Mark: That's funny. All right well I got some pressing question to get to here. Even though this is fascinating and would be fun to explore all the idiosyncrasies of the world of Google but let's talk about, let's put ourselves in a position of a buyer looking to acquire a business and I want to have more opportunities for SEO and how to uncover some of those and where some of the mistakes are. But before we do that let's talk about due diligence side of things. So he's looking to buy a business, it receives a good amount of traffic from natural organic rankings. What are some of the things that people should be looking out for when doing due diligence? For example private blog networks, are these still something to look out for or are there other things that you may want to caution people on inspecting before they do an acquisition?
□ □ □ □ □
_Work to complete_.
Condense the paragraph in the interview excerpt that opens with Mark's remark "That's funny." into a shorter version that keeps its main points.

_Data_.
□ □ □ □ □
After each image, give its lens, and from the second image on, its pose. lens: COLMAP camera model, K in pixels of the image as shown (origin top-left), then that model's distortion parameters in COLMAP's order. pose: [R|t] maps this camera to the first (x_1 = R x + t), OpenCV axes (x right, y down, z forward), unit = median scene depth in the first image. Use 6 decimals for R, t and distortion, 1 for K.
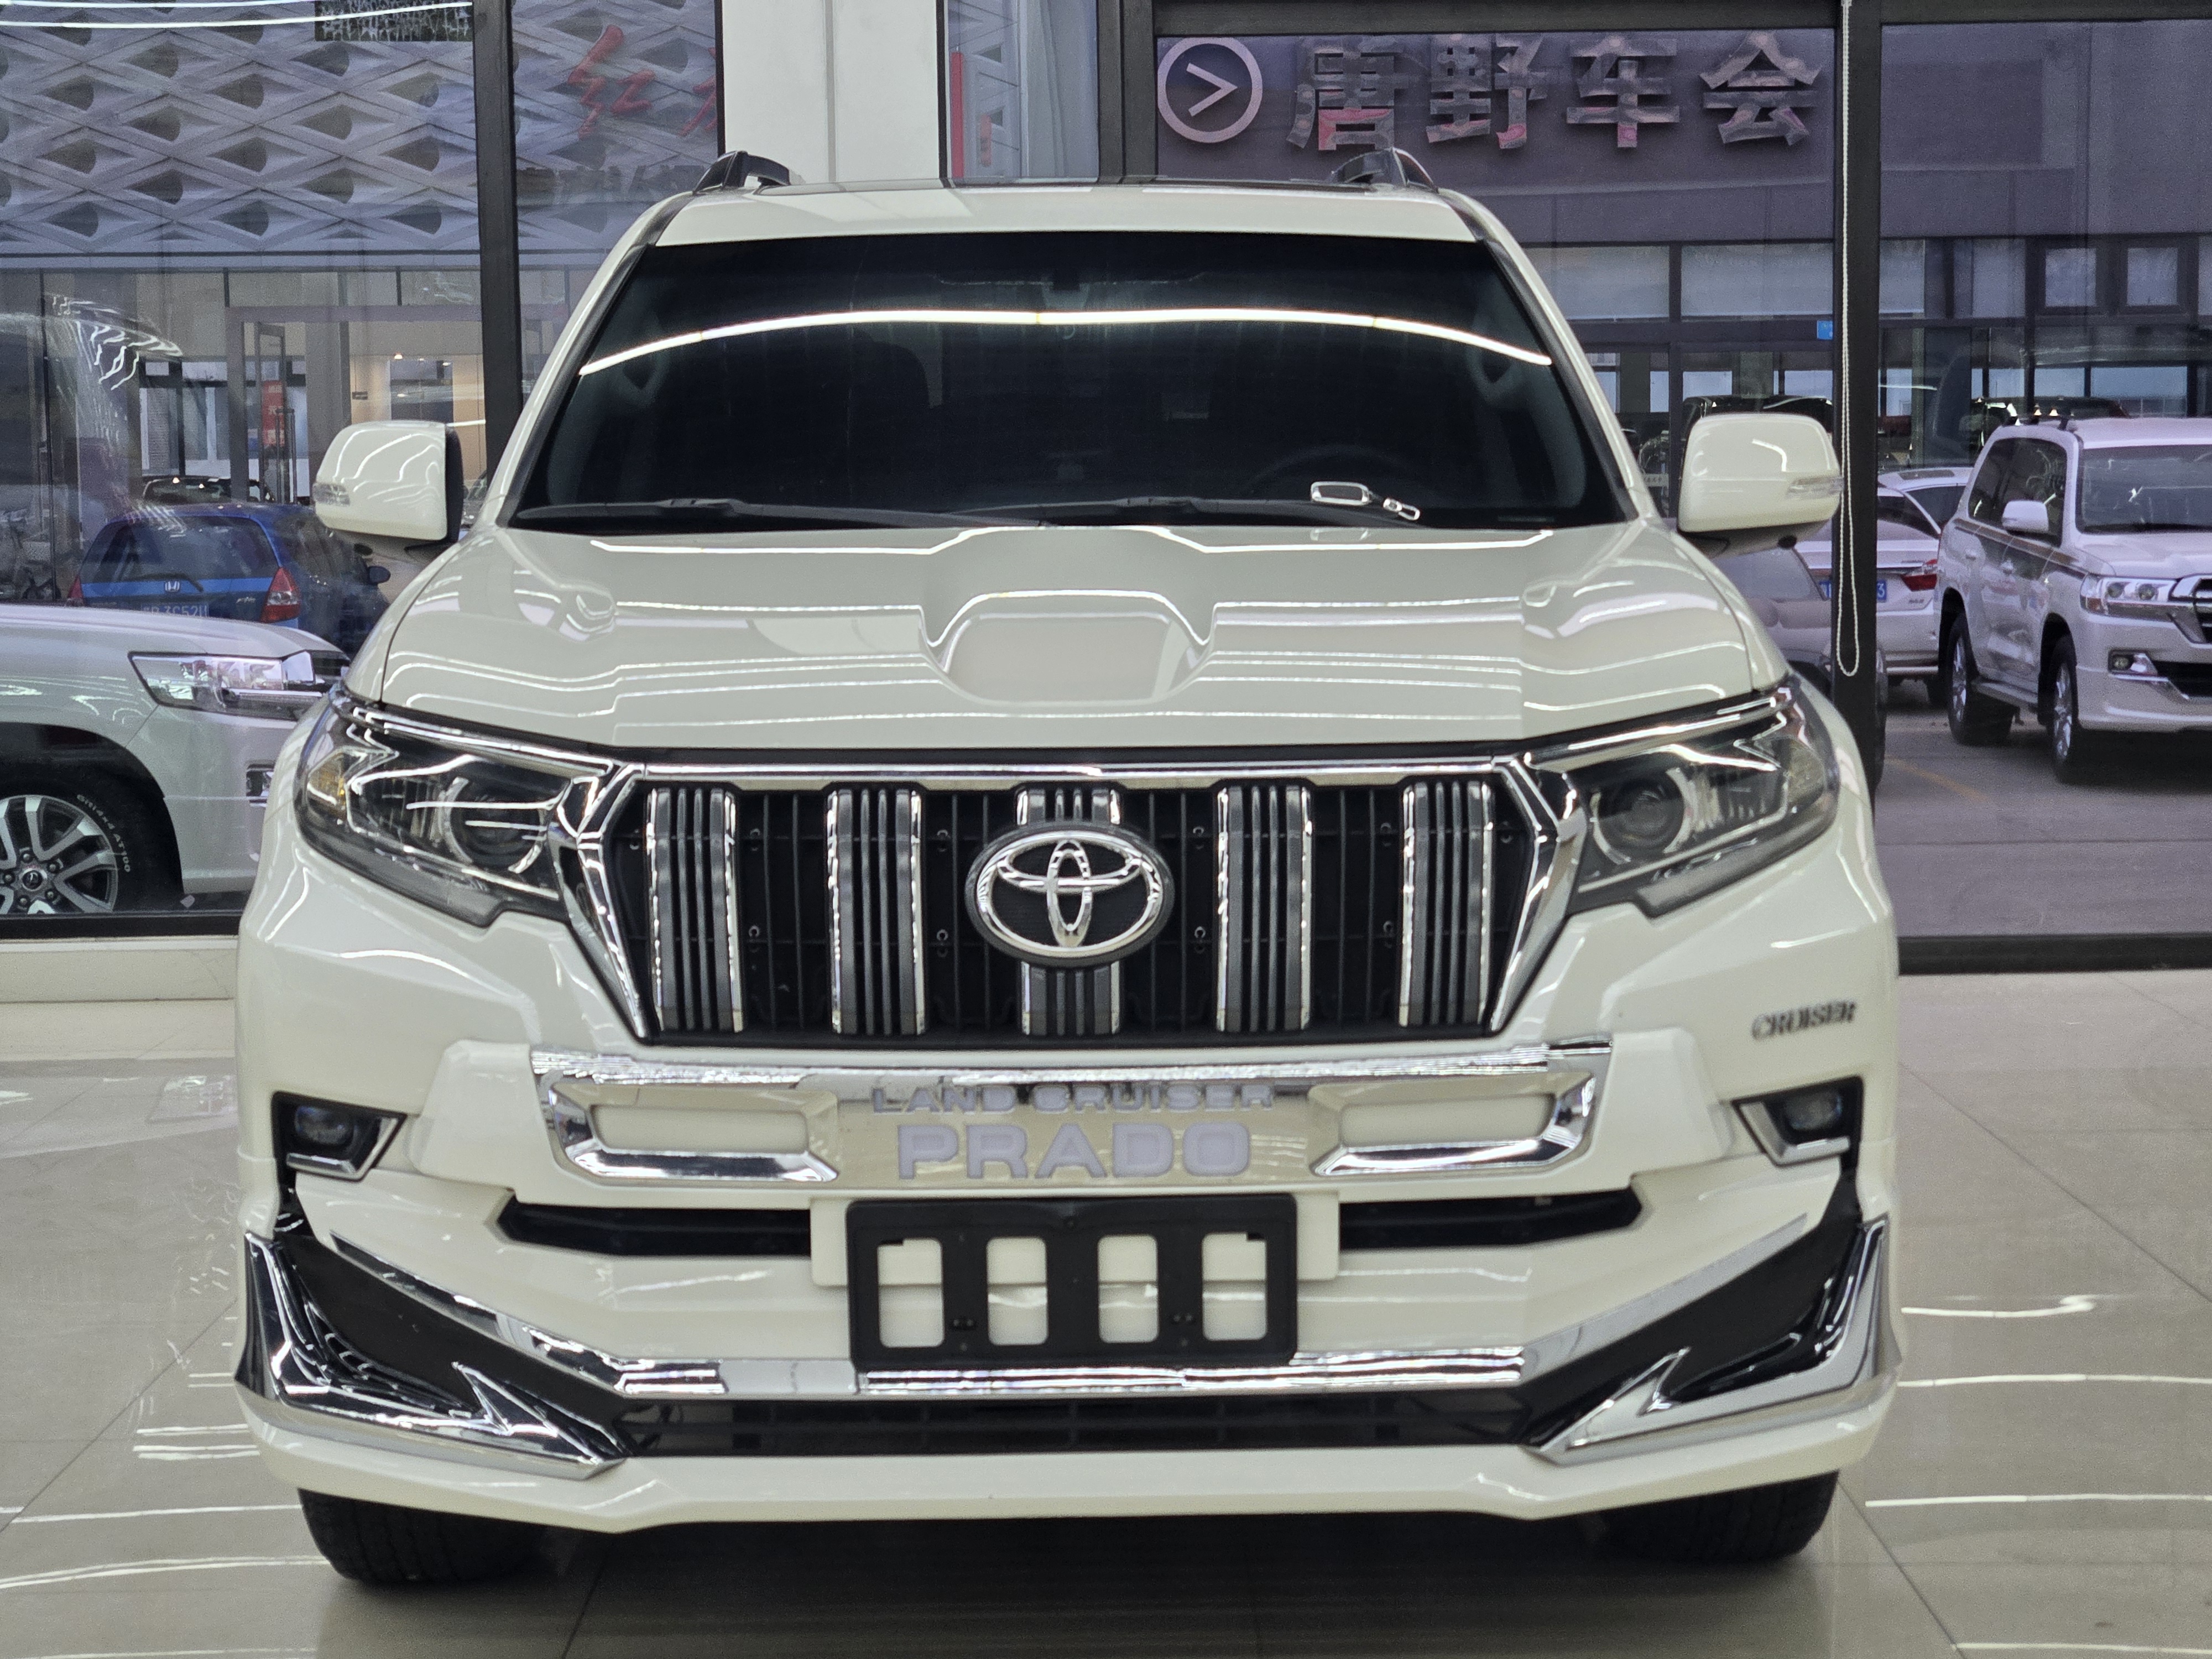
lens RADIAL K [[4475.2, 0, 1104.9], [0, 4475.2, 836.6], [0, 0, 1]] dist [-0.037887, 0.000000]
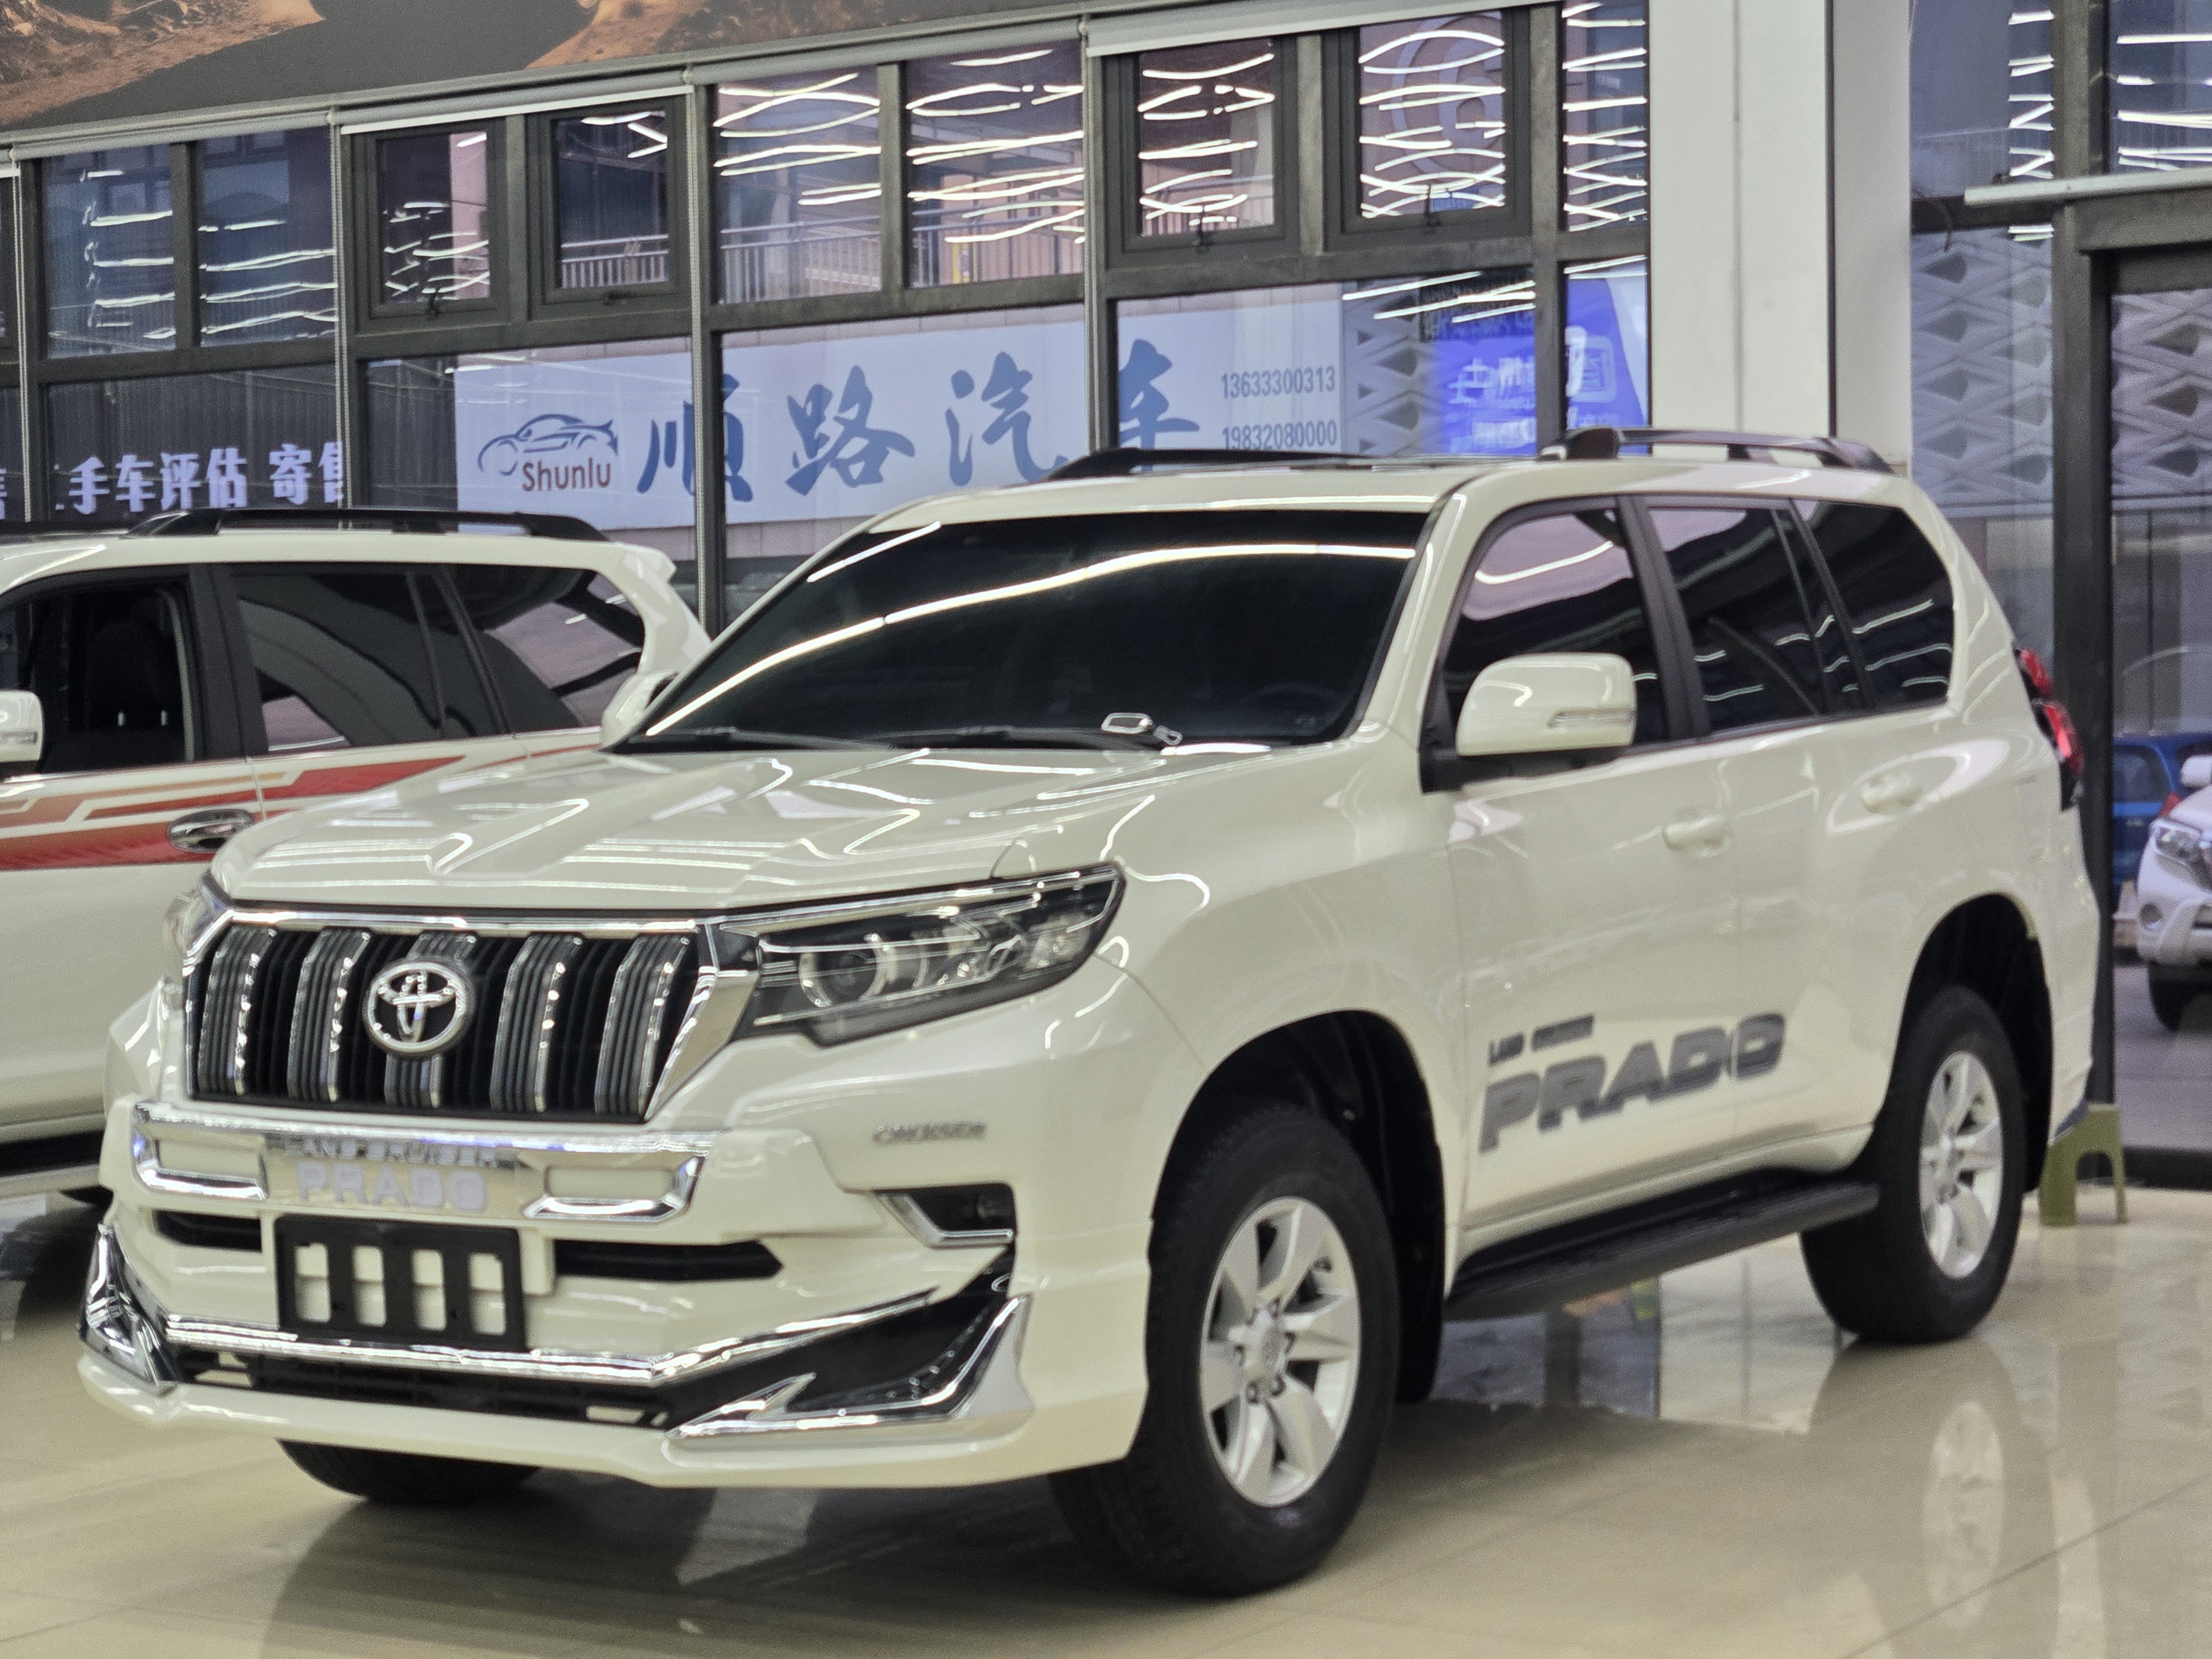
lens RADIAL K [[4475.2, 0, 1112.2], [0, 4475.2, 825.1], [0, 0, 1]] dist [-0.037887, 0.000000]
pose [[0.837693, 0.015152, -0.545931, 0.943528], [-0.044291, 0.998207, -0.040258, 0.002554], [0.544342, 0.057904, 0.836862, -0.062366]]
□ □ □ □ □
_Answer to this exercise_.
Mark sets aside the fascinating quirks of Google to get to pressing questions, taking the view of a buyer who wants to acquire a business and find more SEO opportunities and mistakes. The first topic is due diligence on a business that gets good traffic from organic rankings: what should a buyer look out for? Are private blog networks still a concern, or are there other things to inspect before an acquisition?